START Provided data
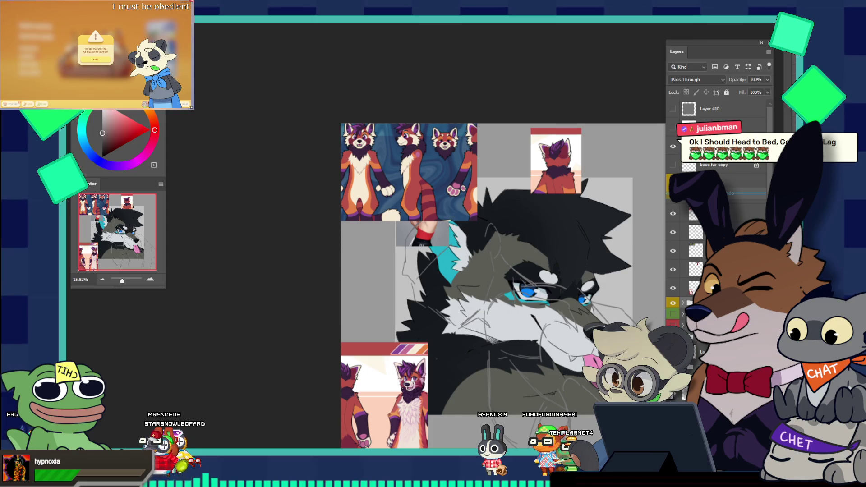
key("ctrl+shift+]")
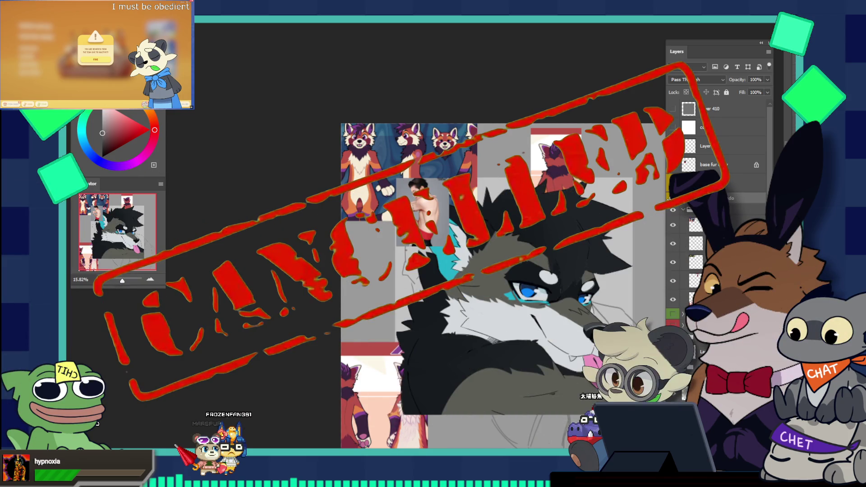
key("ctrl+Tab")
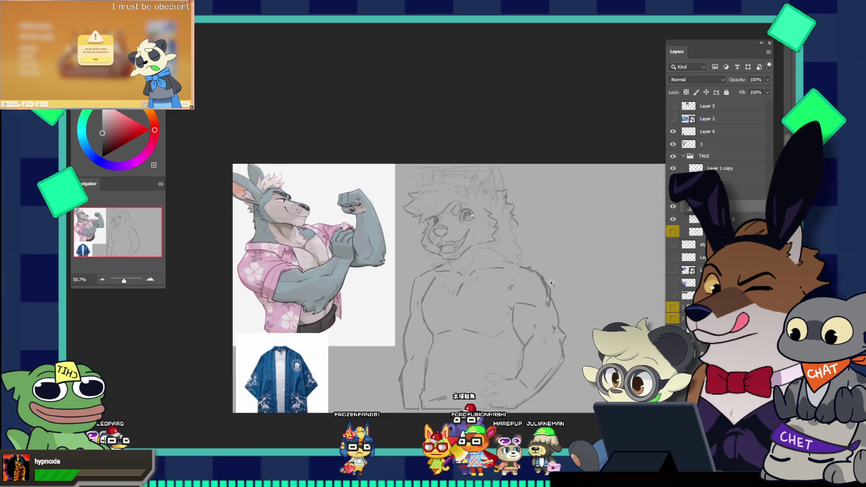
- Zoom in on the face, show the hidden sketch strokes, and add a short cheek-fur stroke
left_click(514, 229)
left_click_drag(514, 229, 547, 234)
END Provided data
- [Exercise description]:
Output the full listing above exactly, excluding all pictures.

- [Output]:
key("ctrl+shift+]")
key("ctrl+Tab")
- Zoom in on the face, show the hidden sketch strokes, and add a short cheek-fur stroke
left_click(514, 229)
left_click_drag(514, 229, 547, 234)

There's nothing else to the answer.